### Source document
BEGIN

/// Lock-Free Allocator — test suite and benchmarks
///
/// Tests cover:
///   1. Size class mapping correctness
///   2. Single-threaded allocation and deallocation
///   3. Write-after-allocate (memory is usable)
///   4. Multi-threaded stress test
///   5. Cross-thread free (allocate on thread A, free on thread B)
///   6. Large allocations (> 32 KB, direct mmap path)
///   7. STL container integration via lfa::Allocator<T>
///   8. Throughput benchmark vs. malloc/free

#include "allocator.h"

#include <algorithm>
#include <atomic>
#include <cassert>
#include <chrono>
#include <cstdio>
#include <cstdlib>
#include <cstring>
#include <numeric>
#include <thread>
#include <vector>

// ---------------------------------------------------------------------------
// Minimal test harness
// ---------------------------------------------------------------------------

static int g_tests_run    = 0;
static int g_tests_passed = 0;

#define TEST(name)                                                             \
    static void test_##name();                                                 \
    static struct Register_##name {                                            \
        Register_##name() { test_registry().push_back({#name, test_##name}); } \
    } reg_##name;                                                              \
    static void test_##name()

struct TestEntry { const char* name; void (*fn)(); };
static std::vector<TestEntry>& test_registry() {
    static std::vector<TestEntry> v;
    return v;
}

static void run_all_tests() {
    for (auto& [name, fn] : test_registry()) {
        ++g_tests_run;
        std::printf("  %-45s ", name);
        std::fflush(stdout);
        try {
            fn();
            ++g_tests_passed;
            std::printf("PASS\n");
        } catch (const std::exception& e) {
            std::printf("FAIL (%s)\n", e.what());
        } catch (...) {
            std::printf("FAIL (unknown exception)\n");
        }
    }
}

// ---------------------------------------------------------------------------
// Tests
// ---------------------------------------------------------------------------

TEST(size_class_mapping) {
    // Every size in [1, 16] should map to class 0 (block size 16).
    for (std::size_t s = 1; s <= 16; ++s) {
        assert(lfa::size_class(s) == 0);
        assert(lfa::class_size(0) == 16);
    }

    // Exact power-of-two boundaries.

END

### Problem set
**A)** For the allocator test suite, answer yes or no to each statement and quote the words that decide it: (i) one of the listed tests is a throughput benchmark against malloc/free; (ii) large allocations are those above 64 KB; (iii) every size from 1 to 16 should map to class 0.
**B)** Continue the allocator test suite after the comment "// Exact power-of-two boundaries." by writing its next lines of code.
The records have nothing to do with the allocator test suite.

### Stored data
BEGIN

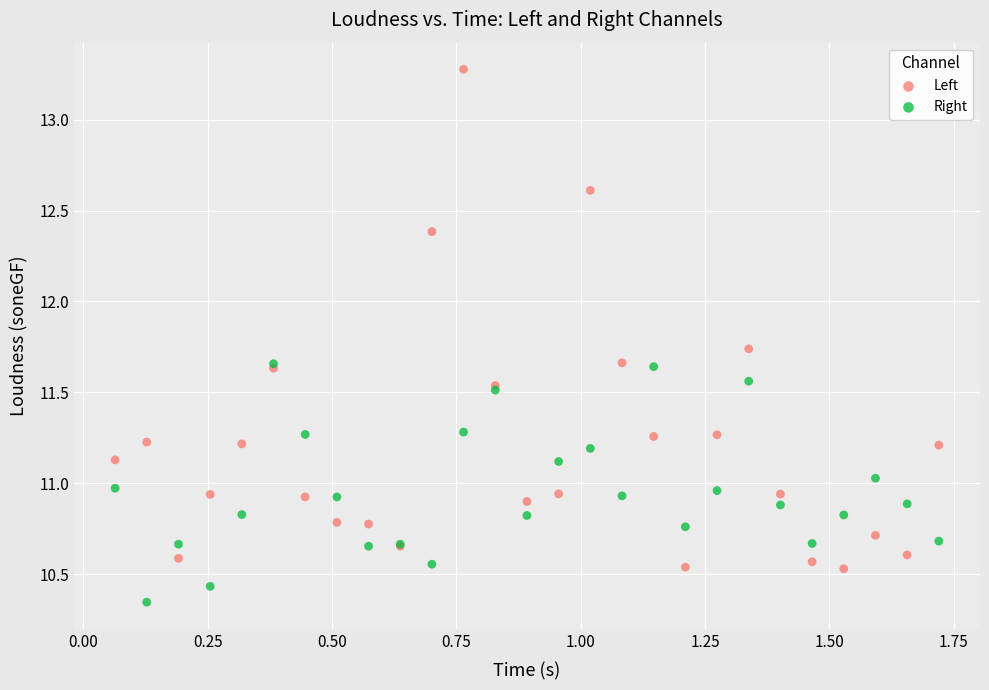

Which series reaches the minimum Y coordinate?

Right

END
BEGIN

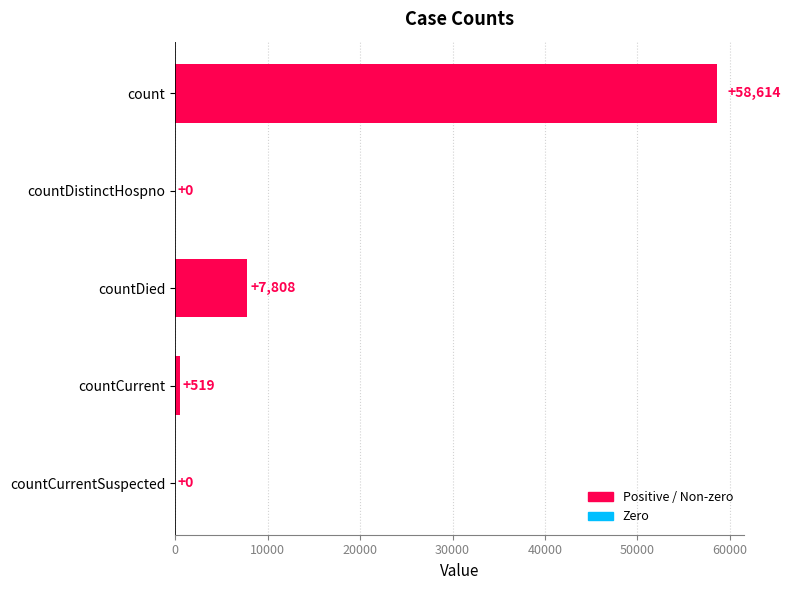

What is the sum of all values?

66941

END

### Answers given
**A)**
(i) Yes: "8. Throughput benchmark vs. malloc/free"
(ii) No: "6. Large allocations (> 32 KB, direct mmap path)"
(iii) Yes: "Every size in [1, 16] should map to class 0 (block size 16)."

**B)**
    assert(lfa::size_class(17) == 1);   // -> 32
    assert(lfa::size_class(32) == 1);
    assert(lfa::size_class(33) == 2);   // -> 64
    assert(lfa::size_class(64) == 2);
    assert(lfa::size_class(65) == 3);   // -> 128
    assert(lfa::size_class(32768) == 11);
    assert(lfa::class_size(11) == 32768);
}

TEST(single_thread_alloc_free) {
    constexpr int N = 10000;
    std::vector<void*> ptrs(N);

    for (int i = 0; i < N; ++i) {
        ptrs[i] = lfa::allocate(64);
        assert(ptrs[i] != nullptr);
    }

    for (int i = 0; i < N; ++i)
        lfa::deallocate(ptrs[i], 64);
}

TEST(write_after_allocate) {
    // Allocate blocks of various sizes and verify we can write/read them.
    for (std::size_t sz : {1, 16, 31, 64, 128, 255, 512, 4096, 32768}) {
        auto* p = static_cast<char*>(lfa::allocate(sz));
        assert(p != nullptr);
        std::memset(p, 0xAB, sz);
        for (std::size_t i = 0; i < sz; ++i)
            assert(static_cast<unsigned char>(p[i]) == 0xAB);
        lfa::deallocate(p, sz);
    }
}

TEST(zero_and_null_edge_cases) {
    // Allocating zero bytes should succeed (internally rounded to 1).
    void* p = lfa::allocate(0);
    assert(p != nullptr);
    lfa::deallocate(p, 0);

    // Deallocating nullptr should be a no-op.
    lfa::deallocate(nullptr, 64);
}

TEST(large_allocation) {
    // Sizes above kMaxSmallSize (32 KB) take the direct mmap path.
    constexpr std::size_t sz = 1 << 20; // 1 MB
    auto* p = static_cast<char*>(lfa::allocate(sz));
    assert(p != nullptr);
    std::memset(p, 0xCD, sz);
    assert(static_cast<unsigned char>(p[0]) == 0xCD);
    assert(static_cast<unsigned char>(p[sz - 1]) == 0xCD);
    lfa::deallocate(p, sz);
}

TEST(multithread_stress) {
    // Many threads each doing rapid alloc/free cycles concurrently.
    constexpr int kThreads     = 8;
    constexpr int kOpsPerThread = 50000;
    constexpr std::size_t kSize = 128;

    std::atomic<int> errors{0};
    std::vector<std::thread> threads;
    threads.reserve(kThreads);

    for (int t = 0; t < kThreads; ++t) {
        threads.emplace_back([&errors] {
            std::vector<void*> ptrs;
            ptrs.reserve(256);

            for (int i = 0; i < kOpsPerThread; ++i) {
                if (i % 3 != 0 || ptrs.empty()) {
                    // Allocate.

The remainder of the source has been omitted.